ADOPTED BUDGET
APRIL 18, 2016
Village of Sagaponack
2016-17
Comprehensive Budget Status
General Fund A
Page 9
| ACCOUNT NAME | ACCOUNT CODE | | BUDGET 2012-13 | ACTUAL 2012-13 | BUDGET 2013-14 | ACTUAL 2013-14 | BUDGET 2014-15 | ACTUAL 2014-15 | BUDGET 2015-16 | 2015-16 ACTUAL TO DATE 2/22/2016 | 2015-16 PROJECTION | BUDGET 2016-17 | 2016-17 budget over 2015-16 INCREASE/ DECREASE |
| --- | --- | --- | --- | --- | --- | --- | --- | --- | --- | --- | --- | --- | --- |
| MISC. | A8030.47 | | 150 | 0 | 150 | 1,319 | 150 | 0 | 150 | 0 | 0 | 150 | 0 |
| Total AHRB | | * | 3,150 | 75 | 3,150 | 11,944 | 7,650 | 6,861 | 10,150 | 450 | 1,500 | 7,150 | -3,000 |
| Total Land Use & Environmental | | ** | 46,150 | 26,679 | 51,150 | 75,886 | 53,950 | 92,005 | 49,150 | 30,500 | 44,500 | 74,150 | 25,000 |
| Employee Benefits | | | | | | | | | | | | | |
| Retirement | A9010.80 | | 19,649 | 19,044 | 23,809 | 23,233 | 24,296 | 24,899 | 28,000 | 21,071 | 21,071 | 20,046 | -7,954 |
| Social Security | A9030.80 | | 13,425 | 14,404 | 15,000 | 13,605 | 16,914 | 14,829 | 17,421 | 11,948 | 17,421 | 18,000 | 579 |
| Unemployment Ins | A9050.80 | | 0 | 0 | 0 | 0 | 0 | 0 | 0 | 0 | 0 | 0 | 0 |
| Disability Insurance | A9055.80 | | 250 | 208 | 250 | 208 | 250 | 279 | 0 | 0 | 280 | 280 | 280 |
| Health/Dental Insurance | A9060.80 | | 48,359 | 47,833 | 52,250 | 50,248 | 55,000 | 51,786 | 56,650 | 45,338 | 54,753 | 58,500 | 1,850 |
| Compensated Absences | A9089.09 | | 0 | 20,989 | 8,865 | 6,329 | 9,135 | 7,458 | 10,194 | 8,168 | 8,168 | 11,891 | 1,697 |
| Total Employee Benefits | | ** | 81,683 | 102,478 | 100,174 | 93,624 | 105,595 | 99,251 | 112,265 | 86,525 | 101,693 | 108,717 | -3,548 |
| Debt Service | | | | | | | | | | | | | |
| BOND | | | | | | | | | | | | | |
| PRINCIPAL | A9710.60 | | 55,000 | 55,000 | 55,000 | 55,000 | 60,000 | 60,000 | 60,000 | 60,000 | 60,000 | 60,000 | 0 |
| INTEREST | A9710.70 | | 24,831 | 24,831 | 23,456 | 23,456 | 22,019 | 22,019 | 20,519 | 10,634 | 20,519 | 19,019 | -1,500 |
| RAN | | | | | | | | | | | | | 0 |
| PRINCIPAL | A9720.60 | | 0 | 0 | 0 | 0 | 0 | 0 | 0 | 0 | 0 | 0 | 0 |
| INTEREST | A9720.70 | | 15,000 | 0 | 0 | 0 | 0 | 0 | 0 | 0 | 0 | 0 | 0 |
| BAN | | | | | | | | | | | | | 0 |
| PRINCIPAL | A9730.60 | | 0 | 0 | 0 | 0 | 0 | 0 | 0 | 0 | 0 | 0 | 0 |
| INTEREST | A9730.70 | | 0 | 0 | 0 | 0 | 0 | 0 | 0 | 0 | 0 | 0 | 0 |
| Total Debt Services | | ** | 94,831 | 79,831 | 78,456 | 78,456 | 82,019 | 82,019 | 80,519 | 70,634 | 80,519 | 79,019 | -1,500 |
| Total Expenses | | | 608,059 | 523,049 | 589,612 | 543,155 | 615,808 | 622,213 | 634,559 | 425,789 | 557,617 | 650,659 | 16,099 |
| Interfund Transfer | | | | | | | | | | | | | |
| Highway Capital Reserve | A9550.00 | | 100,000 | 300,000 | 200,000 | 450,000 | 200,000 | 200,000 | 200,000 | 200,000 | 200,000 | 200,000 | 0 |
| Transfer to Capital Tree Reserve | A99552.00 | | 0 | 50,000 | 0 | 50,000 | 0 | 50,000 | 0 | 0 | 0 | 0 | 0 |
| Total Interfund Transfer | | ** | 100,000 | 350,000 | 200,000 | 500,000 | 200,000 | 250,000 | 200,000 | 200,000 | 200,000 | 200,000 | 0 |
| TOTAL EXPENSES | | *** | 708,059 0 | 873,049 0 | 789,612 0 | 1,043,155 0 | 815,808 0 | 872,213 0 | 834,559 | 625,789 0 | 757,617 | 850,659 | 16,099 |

———

*Task details*
Only the lines from the one containing "PRINCIPAL | A9730.60" to the end of the data should be printed, exactly as they stand.

*Answer for the task*
| PRINCIPAL | A9730.60 | | 0 | 0 | 0 | 0 | 0 | 0 | 0 | 0 | 0 | 0 | 0 |
| INTEREST | A9730.70 | | 0 | 0 | 0 | 0 | 0 | 0 | 0 | 0 | 0 | 0 | 0 |
| Total Debt Services | | ** | 94,831 | 79,831 | 78,456 | 78,456 | 82,019 | 82,019 | 80,519 | 70,634 | 80,519 | 79,019 | -1,500 |
| Total Expenses | | | 608,059 | 523,049 | 589,612 | 543,155 | 615,808 | 622,213 | 634,559 | 425,789 | 557,617 | 650,659 | 16,099 |
| Interfund Transfer | | | | | | | | | | | | | |
| Highway Capital Reserve | A9550.00 | | 100,000 | 300,000 | 200,000 | 450,000 | 200,000 | 200,000 | 200,000 | 200,000 | 200,000 | 200,000 | 0 |
| Transfer to Capital Tree Reserve | A99552.00 | | 0 | 50,000 | 0 | 50,000 | 0 | 50,000 | 0 | 0 | 0 | 0 | 0 |
| Total Interfund Transfer | | ** | 100,000 | 350,000 | 200,000 | 500,000 | 200,000 | 250,000 | 200,000 | 200,000 | 200,000 | 200,000 | 0 |
| TOTAL EXPENSES | | *** | 708,059 0 | 873,049 0 | 789,612 0 | 1,043,155 0 | 815,808 0 | 872,213 0 | 834,559 | 625,789 0 | 757,617 | 850,659 | 16,099 |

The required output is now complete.